New Zealand-based UBCO Bikes has revealed the UBCO FRX1 Freeride Trail Bike, the latest newcomer to the e-bike market. This is the first new EV from UBCO since its 2X2 Electric Farm Bike, and it won’t be the last. The official launch for the FRX1 will be at the AIMExpo on September 26 in Columbus, Ohio.
What makes the FRX1 unique is its almost motorcycle-level performance. The motor reaches 20 horsepower (15 kilowatts) at its peak, and is liquid-cooled and mid-drive. The motor can be controlled either by the twist throttle or via pedal assist. UBCO claims the FRX1 comes with a nine-speed gearbox for pedaling, which makes it more pedal-friendly than other e-bikes.

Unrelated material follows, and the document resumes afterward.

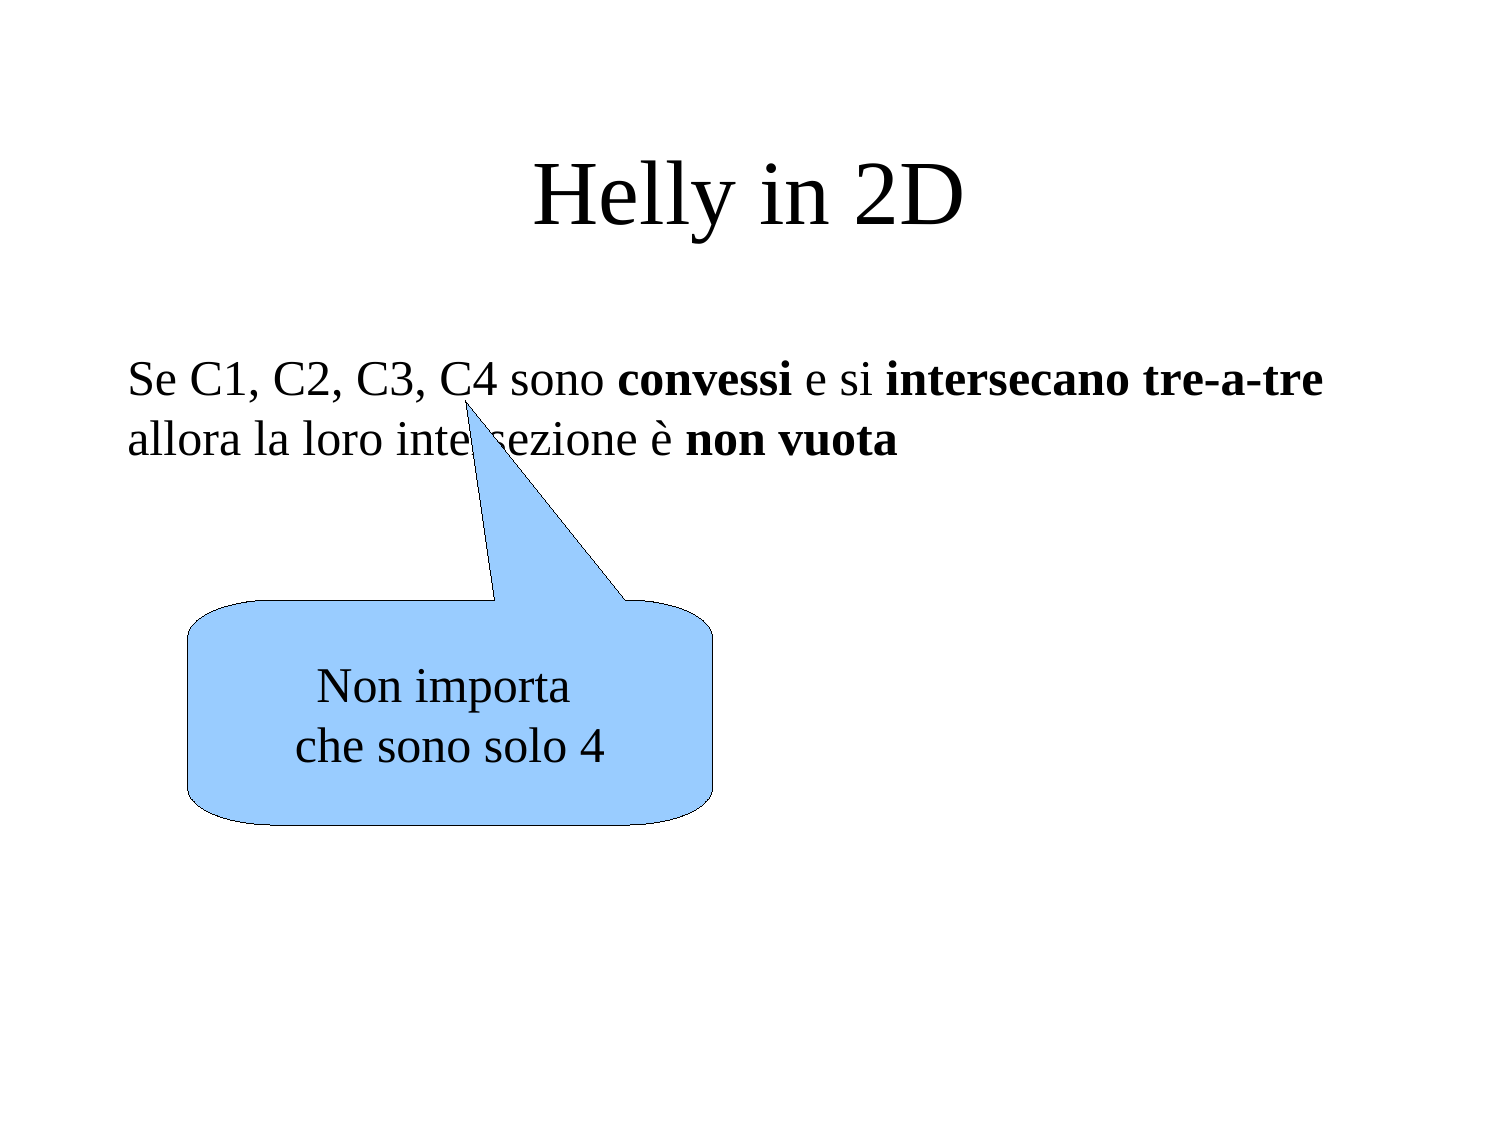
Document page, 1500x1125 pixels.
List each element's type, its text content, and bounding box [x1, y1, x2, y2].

text_box Se C1, C2, C3, C4 sono convessi e si intersecano tre-a-tre allora la loro intersezione è non vuota [112, 337, 1388, 473]
text_box Non importa che sono solo 4 [187, 400, 713, 826]
title Helly in 2D [112, 107, 1387, 280]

The UBCO FRX1 features a 2.2-kilowatt-hour lithium-ion battery pack that the company claims has a maximum range of 62 miles. It has the ability to regain up to 10% of its expended energy via regenerative braking. Charging up the battery takes just 2.5 hours from a household electrical outlet.
The suspension features 8 inches of travel front and rear, with adjustable compression and rebound. This is mounted to a lightweight aluminum frame weighing just 115 pounds. This dramatically increases the “fun factor” on the trails. Braking is provided by four-piston hydraulic disc brakes in the front and dual-piston hydraulic disc brakes in the rear.

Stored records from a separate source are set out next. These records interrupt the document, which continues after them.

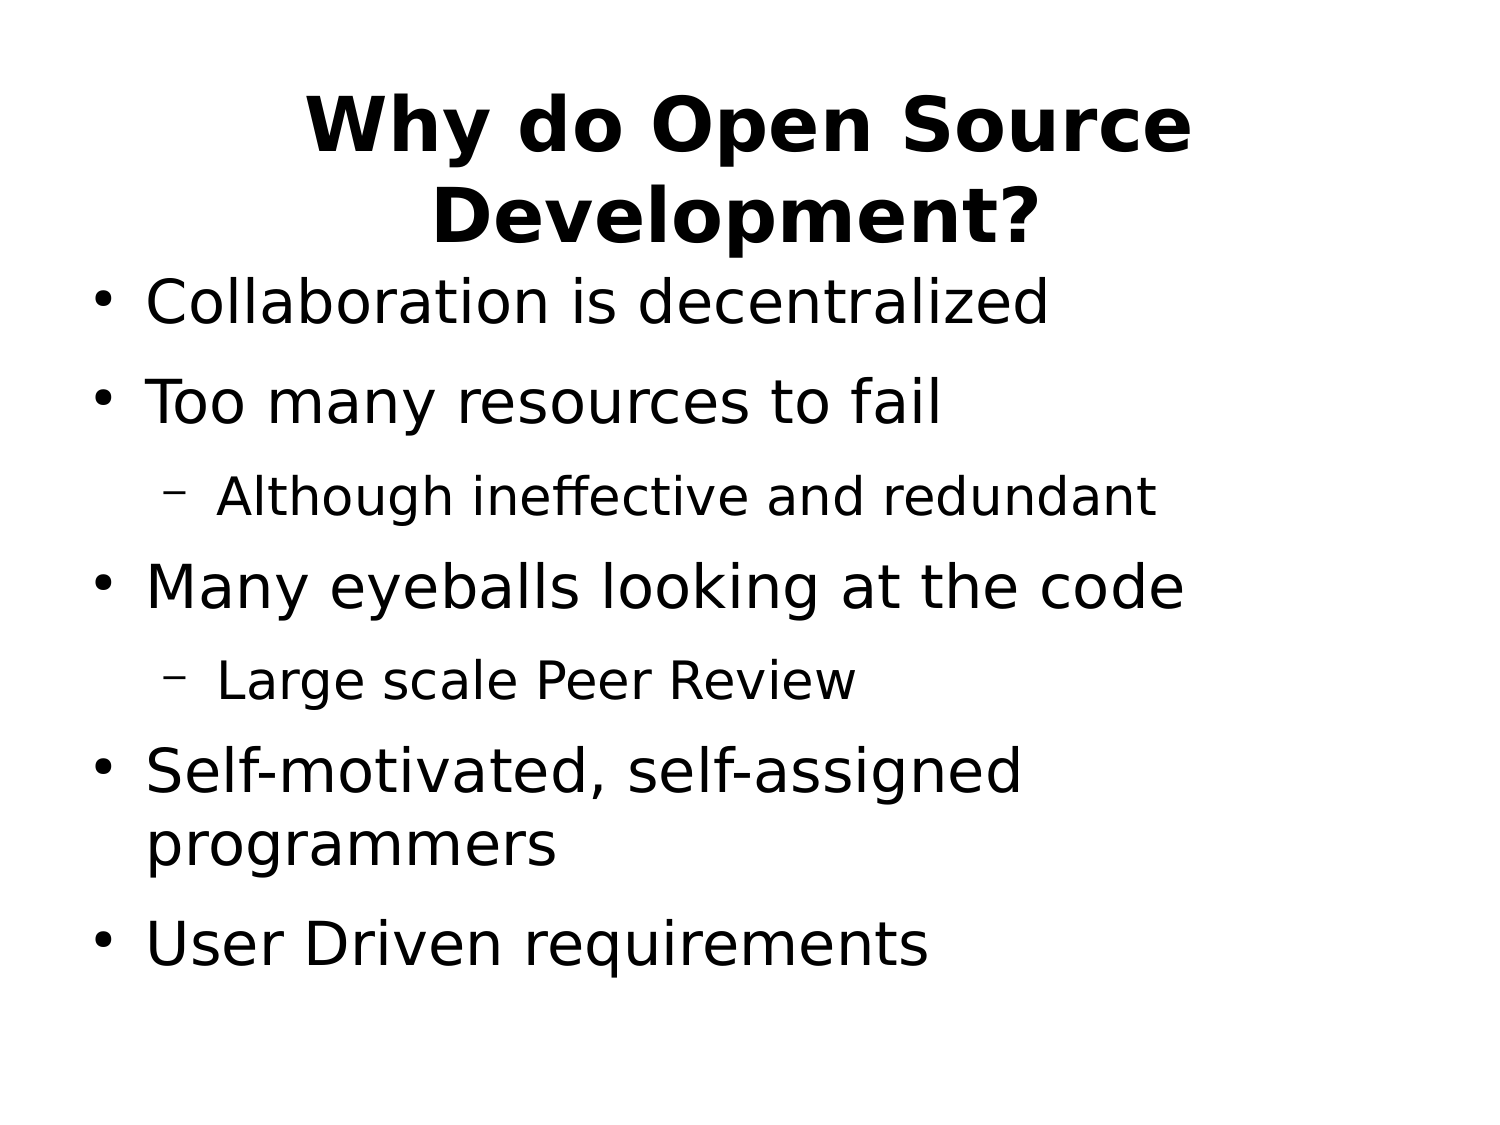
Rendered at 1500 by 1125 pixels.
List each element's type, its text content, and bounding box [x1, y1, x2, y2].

title Why do Open Source Development? [75, 68, 1425, 201]
list Collaboration is decentralized Too many resources to fail Although ineffective and redundant Many eyeballs looking at the code Large scale Peer Review Self-motivated, self-assigned programmers User Driven requirements [75, 263, 1425, 1063]
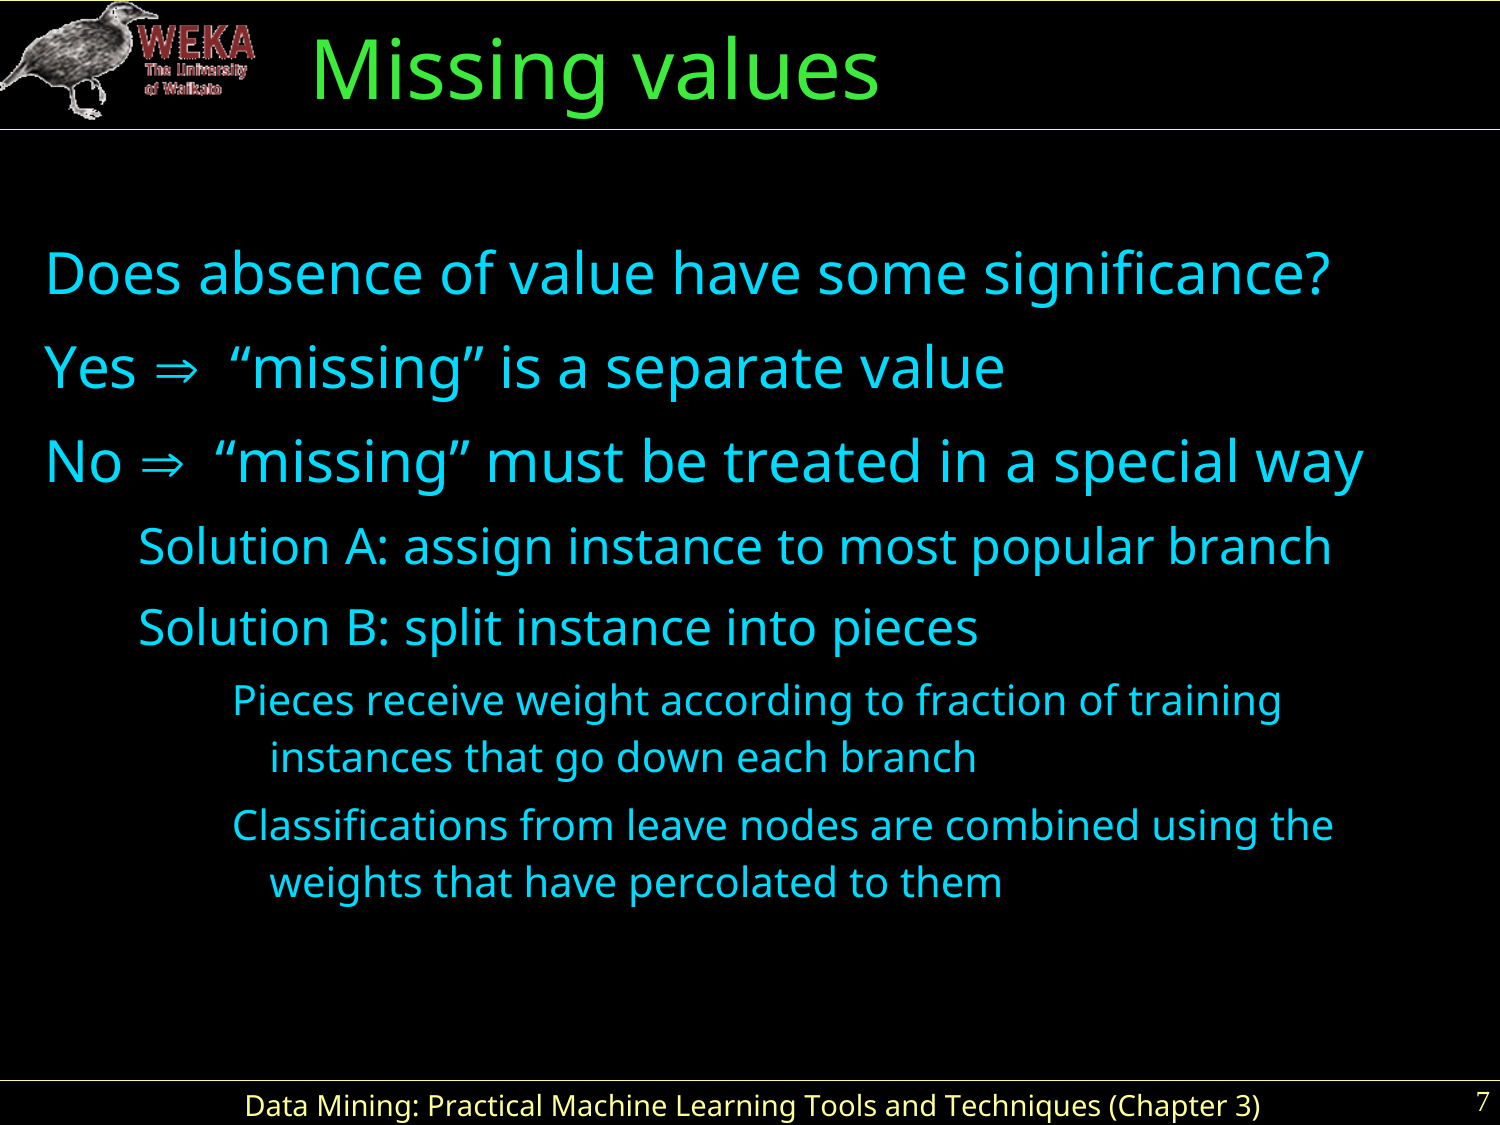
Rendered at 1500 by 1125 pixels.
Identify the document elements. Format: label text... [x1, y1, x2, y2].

title Missing values [295, 0, 1500, 148]
picture [0, 1, 266, 129]
text_box Does absence of value have some significance? Yes  “missing” is a separate value No  “missing” must be treated in a special way Solution A: assign instance to most popular branch Solution B: split instance into pieces Pieces receive weight according to fraction of training instances that go down each branch Classifications from leave nodes are combined using the weights that have percolated to them [29, 224, 1447, 901]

The price of the FRX1 has not been announced, but the new technology features mean this will not be your run-of-the-mill $500 e-bike. This is closer to a motorcycle than it is to a bike, despite the pedals and the seat.
Between human imagination and constantly evolving technology, there is no ceiling for e-bikes. Better batteries will extend range and speed, while suspension will inevitably get to motorcycle-like levels, around 12 inches. UBCO announced that there will be more new reveals over the next year, whetting the appetite of e-bike enthusiasts worldwide.
UBCO now has a distributor in the United States located in Eugene, Oregon. There is an already impressive list of agents throughout the country anxiously awaiting this newest e-bike. The U.S. has seen a resurgence of bicycle use not seen since we thought Lance Armstrong rode clean.